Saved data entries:
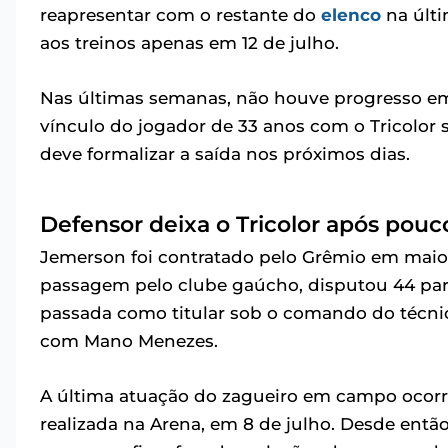
reapresentar com o restante do
elenco
na últi
aos treinos apenas em 12 de julho.
Nas últimas semanas, não houve progresso em
vínculo do jogador de 33 anos com o Tricolor s
deve formalizar a saída nos próximos dias.
Defensor deixa o Tricolor após pou
Jemerson foi contratado pelo Grêmio em maio 
passagem pelo clube gaúcho, disputou 44 part
passada como titular sob o comando do técni
com Mano Menezes.
A última atuação do zagueiro em campo ocorre
realizada na Arena, em 8 de julho. Desde entã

Exercise details: Can you repeat every line of text from all these records word for word, leaving the pictures out of your answer?

Response area:
reapresentar com o restante do
elenco
na últi
aos treinos apenas em 12 de julho.
Nas últimas semanas, não houve progresso em
vínculo do jogador de 33 anos com o Tricolor s
deve formalizar a saída nos próximos dias.
Defensor deixa o Tricolor após pou
Jemerson foi contratado pelo Grêmio em maio 
passagem pelo clube gaúcho, disputou 44 part
passada como titular sob o comando do técni
com Mano Menezes.
A última atuação do zagueiro em campo ocorre
realizada na Arena, em 8 de julho. Desde entã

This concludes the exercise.